As evidence of that, he pointed to the average length of business trips, which is increasing.

“Longer trips are replacing single-day trips, and the average trip is now around 2.5 days,” the report said. “There’s also been a drop in the percentage of single-day trips since 2019.”

Imrie said the CFO Travel Guide report is an outgrowth of a series of events and webinars the company has held over the last couple of years. Its aim, he said, is to help finance leaders get a better understanding of the ROI of travel.

“We want to make sure we’re measuring outcomes and not just costs,” Imrie said. That could involve linking a successful sales bid or increased sales retention rates to a given trip, “the same way we would allocate budget to the sales and marketing function,” he said.
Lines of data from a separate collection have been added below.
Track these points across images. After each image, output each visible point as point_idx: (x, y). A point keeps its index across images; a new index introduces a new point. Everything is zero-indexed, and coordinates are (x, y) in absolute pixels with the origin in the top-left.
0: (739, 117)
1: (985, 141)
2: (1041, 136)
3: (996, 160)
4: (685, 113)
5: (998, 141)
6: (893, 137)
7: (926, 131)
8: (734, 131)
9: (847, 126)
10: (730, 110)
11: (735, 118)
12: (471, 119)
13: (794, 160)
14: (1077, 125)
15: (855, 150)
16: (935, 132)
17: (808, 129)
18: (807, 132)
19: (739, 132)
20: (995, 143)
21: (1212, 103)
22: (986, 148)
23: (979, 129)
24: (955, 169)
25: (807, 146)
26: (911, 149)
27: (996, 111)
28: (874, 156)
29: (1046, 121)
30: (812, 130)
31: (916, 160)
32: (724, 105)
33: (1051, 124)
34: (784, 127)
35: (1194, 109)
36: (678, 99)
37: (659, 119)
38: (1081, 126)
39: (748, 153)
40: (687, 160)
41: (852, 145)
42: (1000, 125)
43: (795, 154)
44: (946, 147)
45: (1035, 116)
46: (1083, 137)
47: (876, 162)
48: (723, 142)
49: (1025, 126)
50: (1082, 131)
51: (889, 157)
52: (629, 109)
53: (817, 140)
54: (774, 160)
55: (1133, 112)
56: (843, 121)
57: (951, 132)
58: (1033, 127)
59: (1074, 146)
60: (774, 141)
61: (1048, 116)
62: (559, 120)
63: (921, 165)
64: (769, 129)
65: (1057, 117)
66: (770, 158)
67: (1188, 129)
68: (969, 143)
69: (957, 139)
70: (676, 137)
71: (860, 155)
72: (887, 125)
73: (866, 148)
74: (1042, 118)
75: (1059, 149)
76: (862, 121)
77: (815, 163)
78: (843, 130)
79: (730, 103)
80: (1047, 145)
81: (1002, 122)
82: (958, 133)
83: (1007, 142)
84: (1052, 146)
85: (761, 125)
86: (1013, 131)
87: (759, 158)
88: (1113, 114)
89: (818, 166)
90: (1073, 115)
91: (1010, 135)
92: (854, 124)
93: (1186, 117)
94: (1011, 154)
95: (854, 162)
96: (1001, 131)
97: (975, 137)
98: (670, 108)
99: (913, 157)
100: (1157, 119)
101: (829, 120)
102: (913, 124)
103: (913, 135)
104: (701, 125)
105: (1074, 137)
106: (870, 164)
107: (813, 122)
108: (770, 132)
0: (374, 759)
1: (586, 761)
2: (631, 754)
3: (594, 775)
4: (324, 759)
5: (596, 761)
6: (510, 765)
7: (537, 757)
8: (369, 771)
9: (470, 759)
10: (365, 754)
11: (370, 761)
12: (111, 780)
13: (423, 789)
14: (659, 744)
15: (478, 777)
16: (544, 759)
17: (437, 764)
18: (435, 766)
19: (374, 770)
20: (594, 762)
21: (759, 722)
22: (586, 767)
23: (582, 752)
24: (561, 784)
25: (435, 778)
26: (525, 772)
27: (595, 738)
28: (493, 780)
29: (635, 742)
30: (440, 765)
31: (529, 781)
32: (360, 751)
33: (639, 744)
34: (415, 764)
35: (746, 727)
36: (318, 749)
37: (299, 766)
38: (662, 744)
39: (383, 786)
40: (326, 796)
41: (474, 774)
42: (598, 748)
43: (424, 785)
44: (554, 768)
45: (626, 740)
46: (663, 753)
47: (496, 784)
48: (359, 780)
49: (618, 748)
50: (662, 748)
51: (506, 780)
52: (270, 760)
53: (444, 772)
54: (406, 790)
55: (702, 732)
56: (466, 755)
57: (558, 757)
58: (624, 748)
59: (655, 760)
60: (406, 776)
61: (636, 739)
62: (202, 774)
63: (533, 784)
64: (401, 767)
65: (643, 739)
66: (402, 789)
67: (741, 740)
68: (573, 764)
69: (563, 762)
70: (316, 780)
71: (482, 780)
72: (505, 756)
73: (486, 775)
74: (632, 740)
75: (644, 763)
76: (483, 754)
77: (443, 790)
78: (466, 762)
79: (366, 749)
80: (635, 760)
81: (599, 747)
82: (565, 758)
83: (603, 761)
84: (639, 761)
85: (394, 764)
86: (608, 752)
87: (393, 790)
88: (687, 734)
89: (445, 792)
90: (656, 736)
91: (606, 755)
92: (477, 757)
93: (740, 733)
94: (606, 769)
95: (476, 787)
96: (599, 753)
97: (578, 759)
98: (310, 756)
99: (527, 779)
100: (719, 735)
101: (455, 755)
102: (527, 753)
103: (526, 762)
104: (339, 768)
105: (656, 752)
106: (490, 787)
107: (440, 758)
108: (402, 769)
Still, in an era where business can be conducted virtually across the globe, it may become harder to convince finance leaders to pony up for work travel. In a recent survey conducted by SAP, as many as 43% of CFOs said that more than half of their company’s travel could be replaced by virtual meetings, even as 94% of business travelers surveyed said that corporate trips are “helpful, if not essential, to their roles.”

Imrie conceded that such findings show a “massive disconnect between the perceived value of travel by CFOs versus the people actually doing the travel.” But he maintained that many businesses have simply trimmed what they deemed to be nonessential, low-value or low-ROI trips. The default for most meetings might be virtual, but business-critical trips, such as big sales pitches, are still taking place in person, he said.

“You can cut a $3,000-trip, but if it costs you a large, half-million-dollar account, that’s a big sacrifice,” Imrie said.